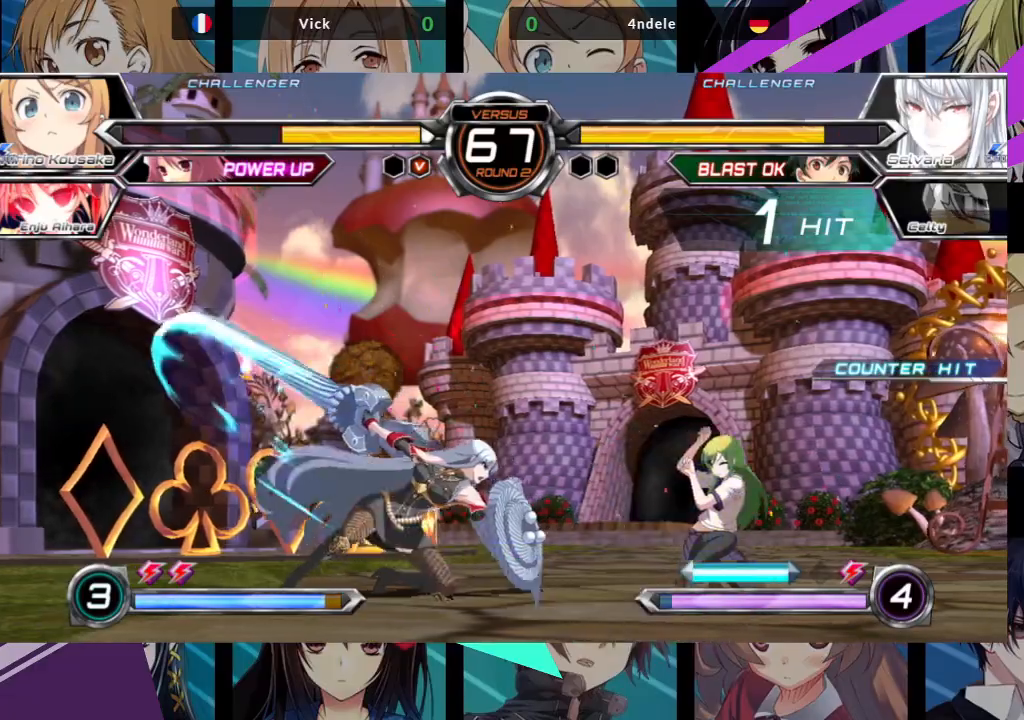
Gameplay with a controller (arcade stick); each line is a JSON object with the inputs held at the frame after it. "events" lists button and stick changes between this image and that frame as [ms after this image, input, new state], when the widget could be followed in between. Not read: L3 R3.
{"buttons": [], "left_stick": "center", "events": [[150, "left_stick", "up-left"], [483, "left_stick", "center"]]}
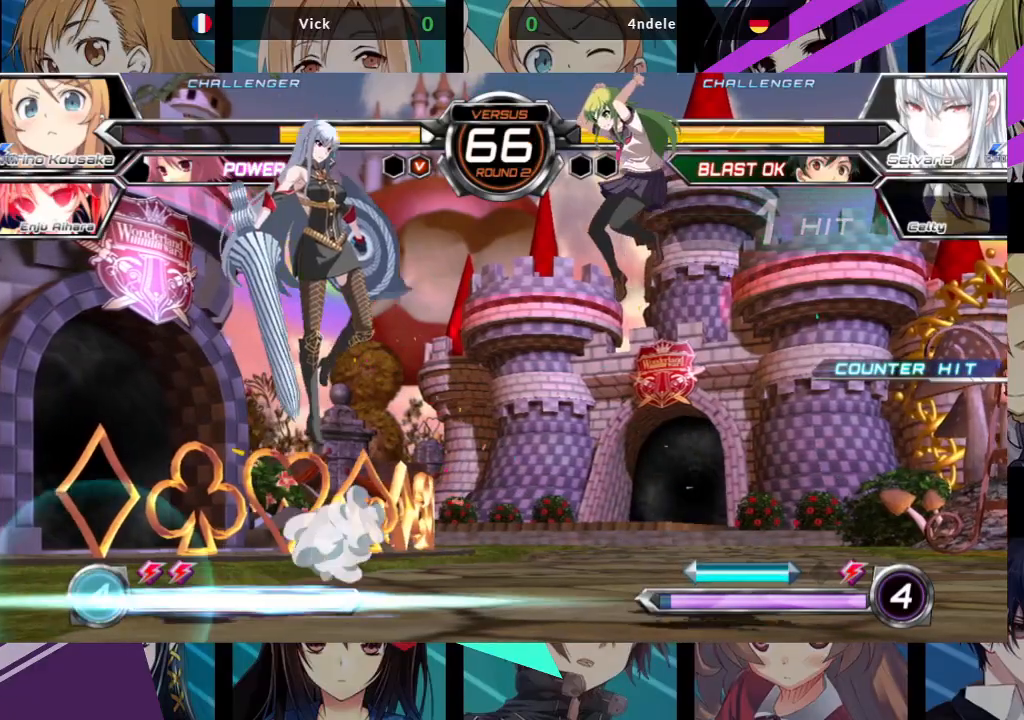
{"buttons": [], "left_stick": "left", "events": [[33, "R1", "down"], [167, "R1", "up"], [300, "left_stick", "left"], [367, "left_stick", "center"], [433, "left_stick", "left"]]}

+++

• **THE TASK**
The data above must be written out again without alteration, and the pictures in them must be excluded.

• **ANSWER SECTION**
Gameplay with a controller (arcade stick); each line is a JSON object with the inputs held at the frame after it. "events" lists button and stick changes between this image and that frame as [ms after this image, input, new state], when the widget could be followed in between. Not read: L3 R3.
{"buttons": [], "left_stick": "center", "events": [[150, "left_stick", "up-left"], [483, "left_stick", "center"]]}
{"buttons": [], "left_stick": "left", "events": [[33, "R1", "down"], [167, "R1", "up"], [300, "left_stick", "left"], [367, "left_stick", "center"], [433, "left_stick", "left"]]}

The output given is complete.